It’s a common problem I hear about often. New Ubuntu users get the Linux distro installed just fine, only to suffer problems with video or audio later. The most common is a perceived issue with getting the sound card to be detected. Here’s the rub: the odds are that the sound card is being seen. The real issue is that you may simply not have it selected properly in the audio controls.
Introducing your sound preferences
As you can see in the provided image here, you are presented with five different tabs. Oftentimes with desktop PCs, you find that you have HDMI audio enabled, hence why nothing with the volume control seems to be helping.
Here’s what you need to do. With sound preferences open, make sure the “Output” tab is selecting the correct device. Now for the annoying part — you may need to do this again on reboot if your system is detecting multiple sound cards. It’s unlikely, but not impossible.
Sound controls examined
With your Output tab handled, you should hear audio just fine now. No problems. If there is still an issue, say with one application working and other one failing, off to the next tab that handles individual output sources.
In the image above, you can see two separate sound instances running. If Yammer was alerting me correctly, yet Chrome running Pandora was failing, chances are this is where I’d see the problem. Is something muted or turned down?
It’s still not working
There are some, be it few, sound cards that are simply not compatible. I have been using Linux since 2002 on countless computers ranging in age and have never personally experienced this myself.

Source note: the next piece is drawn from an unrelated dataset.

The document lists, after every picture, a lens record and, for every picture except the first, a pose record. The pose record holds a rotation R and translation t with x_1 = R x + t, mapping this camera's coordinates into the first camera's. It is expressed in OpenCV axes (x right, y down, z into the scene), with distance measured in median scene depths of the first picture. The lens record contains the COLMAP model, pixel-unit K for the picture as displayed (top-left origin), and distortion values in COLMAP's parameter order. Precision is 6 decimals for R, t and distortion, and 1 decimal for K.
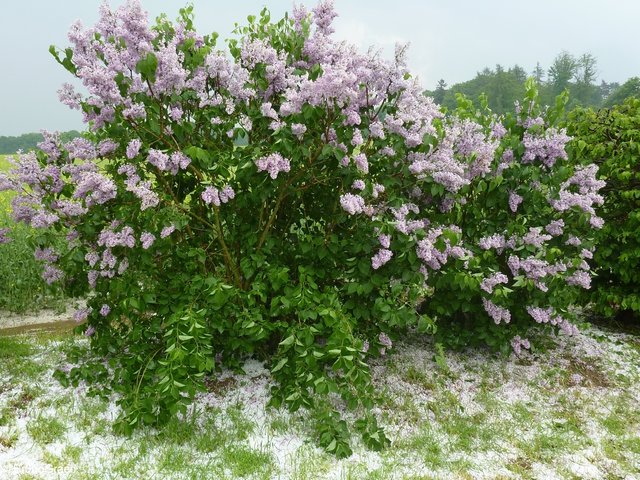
lens RADIAL K [[677.6, 0, 319.4], [0, 677.6, 241.3], [0, 0, 1]] dist [-0.007467, 0.000000]
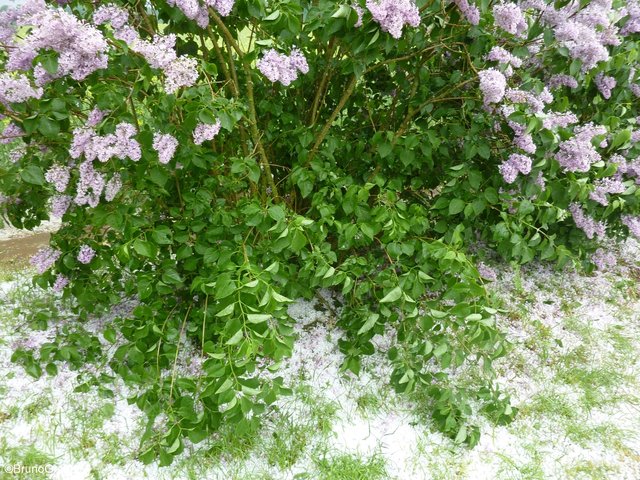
lens RADIAL K [[506.9, 0, 320.5], [0, 506.9, 238.7], [0, 0, 1]] dist [-0.022129, 0.002189]
pose [[0.973173, -0.055356, 0.223318, -0.221645], [0.000563, 0.971195, 0.238287, -0.027741], [-0.230076, -0.231768, 0.945171, 0.540051]]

Others, however, especially with cheesy branded notebooks, have.
Such is life when people bellyache about a computer with a “Made For Windows” sticker applied to it and try to install something else. Remember, Linux on notebooks is always better pre-installed unless you’re already comfortable with Linux.
For those of you that are, you may be able to either find something in the ALSA backports or just doing some Googling around for a solution to your specific sound card. It’s best to find out exactly what the specs are for the problem device.
If you’re like me and would rather just “make it work,” think USB headphones or USB speakers. Either will work great, out of the box, using the sound preferences described above.